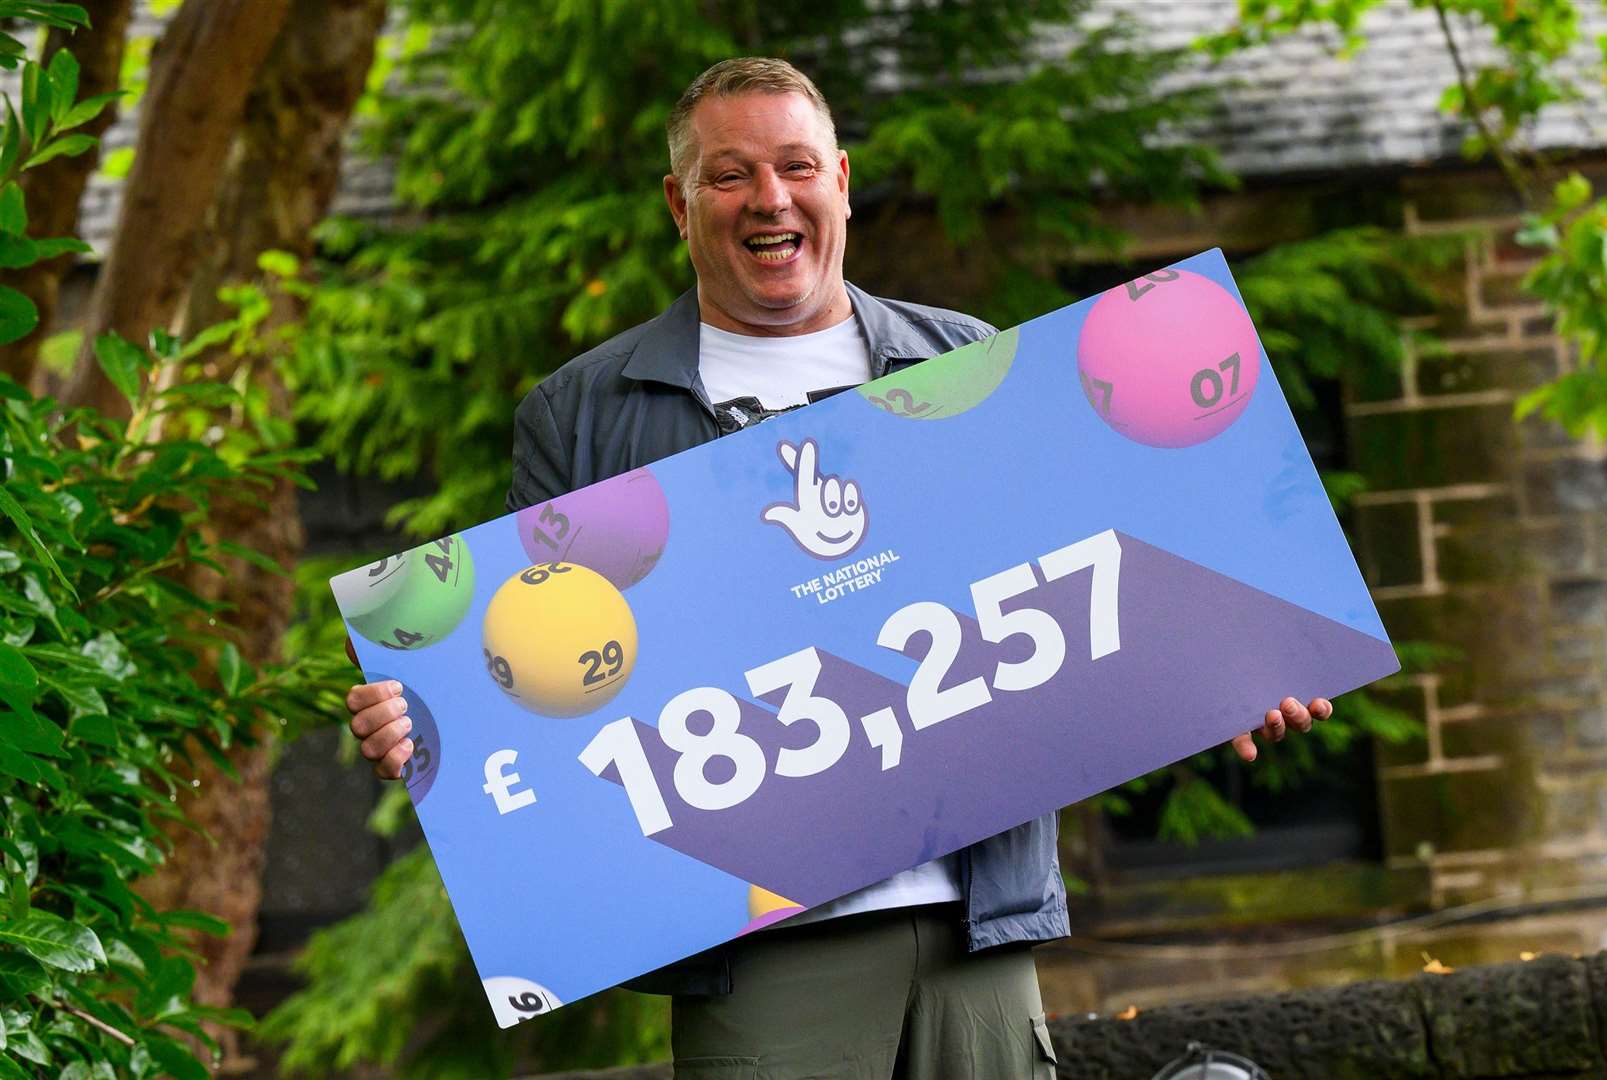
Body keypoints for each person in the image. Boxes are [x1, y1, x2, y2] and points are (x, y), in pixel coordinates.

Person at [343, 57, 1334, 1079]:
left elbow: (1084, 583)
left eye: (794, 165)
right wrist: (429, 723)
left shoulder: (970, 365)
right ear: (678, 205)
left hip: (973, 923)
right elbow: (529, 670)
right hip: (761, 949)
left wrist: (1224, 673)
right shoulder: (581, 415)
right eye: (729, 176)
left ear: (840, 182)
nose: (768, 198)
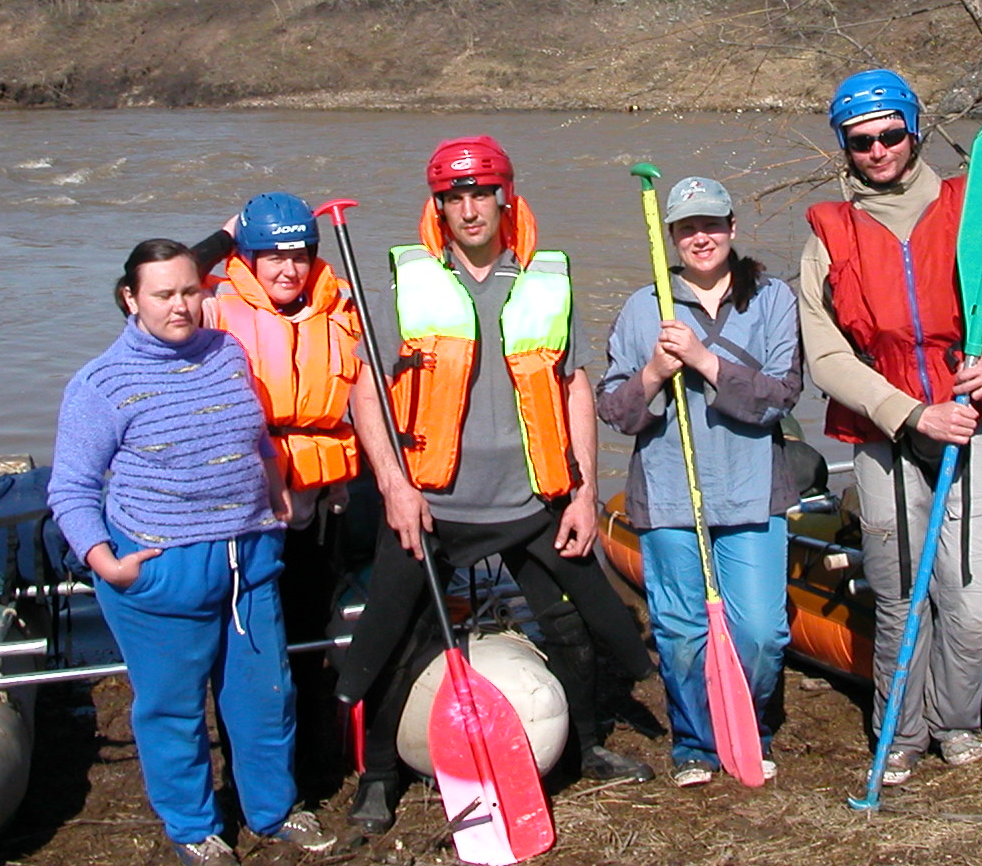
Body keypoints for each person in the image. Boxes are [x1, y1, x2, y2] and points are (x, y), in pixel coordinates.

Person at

--

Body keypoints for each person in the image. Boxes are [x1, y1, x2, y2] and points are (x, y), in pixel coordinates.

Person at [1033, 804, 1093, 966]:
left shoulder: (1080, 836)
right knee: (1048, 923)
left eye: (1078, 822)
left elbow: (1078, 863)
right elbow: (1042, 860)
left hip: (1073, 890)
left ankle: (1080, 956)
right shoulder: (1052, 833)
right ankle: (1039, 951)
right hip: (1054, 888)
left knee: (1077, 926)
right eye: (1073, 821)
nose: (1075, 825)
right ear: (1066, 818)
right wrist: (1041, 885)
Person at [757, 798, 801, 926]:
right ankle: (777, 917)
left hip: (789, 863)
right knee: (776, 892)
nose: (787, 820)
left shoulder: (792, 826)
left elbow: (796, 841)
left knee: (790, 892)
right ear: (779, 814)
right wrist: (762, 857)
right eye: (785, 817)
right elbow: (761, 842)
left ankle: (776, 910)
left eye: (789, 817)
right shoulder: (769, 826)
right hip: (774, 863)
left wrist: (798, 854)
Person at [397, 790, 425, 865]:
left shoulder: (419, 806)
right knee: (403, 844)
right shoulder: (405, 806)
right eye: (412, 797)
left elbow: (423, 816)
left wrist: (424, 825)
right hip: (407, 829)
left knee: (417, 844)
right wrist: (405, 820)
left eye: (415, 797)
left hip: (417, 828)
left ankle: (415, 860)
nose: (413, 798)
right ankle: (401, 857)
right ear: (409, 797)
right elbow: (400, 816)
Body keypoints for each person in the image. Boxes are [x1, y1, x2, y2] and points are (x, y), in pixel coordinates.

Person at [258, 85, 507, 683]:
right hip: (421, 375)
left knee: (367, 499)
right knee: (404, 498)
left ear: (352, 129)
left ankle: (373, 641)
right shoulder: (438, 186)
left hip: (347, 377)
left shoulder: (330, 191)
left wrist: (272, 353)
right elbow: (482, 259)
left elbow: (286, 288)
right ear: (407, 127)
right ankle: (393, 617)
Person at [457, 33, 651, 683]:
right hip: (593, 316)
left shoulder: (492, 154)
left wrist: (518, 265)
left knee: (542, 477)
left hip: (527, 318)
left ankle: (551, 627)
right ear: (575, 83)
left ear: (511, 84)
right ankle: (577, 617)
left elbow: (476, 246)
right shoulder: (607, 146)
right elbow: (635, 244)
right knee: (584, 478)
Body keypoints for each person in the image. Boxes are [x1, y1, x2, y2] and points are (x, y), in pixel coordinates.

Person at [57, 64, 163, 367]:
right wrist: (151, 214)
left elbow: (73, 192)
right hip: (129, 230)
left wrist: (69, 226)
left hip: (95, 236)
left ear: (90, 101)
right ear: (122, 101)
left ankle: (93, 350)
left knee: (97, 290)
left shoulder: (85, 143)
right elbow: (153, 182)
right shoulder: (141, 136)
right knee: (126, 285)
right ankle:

== Work instructions ==
Please give an exact copy of the entries above, from the line with "left elbow: (286, 288)" down to the line with "right elbow: (635, 244)", inclusive, and nothing else.

== Answer box ==
left elbow: (286, 288)
right ear: (407, 127)
right ankle: (393, 617)
Person at [457, 33, 651, 683]:
right hip: (593, 316)
left shoulder: (492, 154)
left wrist: (518, 265)
left knee: (542, 477)
left hip: (527, 318)
left ankle: (551, 627)
right ear: (575, 83)
left ear: (511, 84)
right ankle: (577, 617)
left elbow: (476, 246)
right shoulder: (607, 146)
right elbow: (635, 244)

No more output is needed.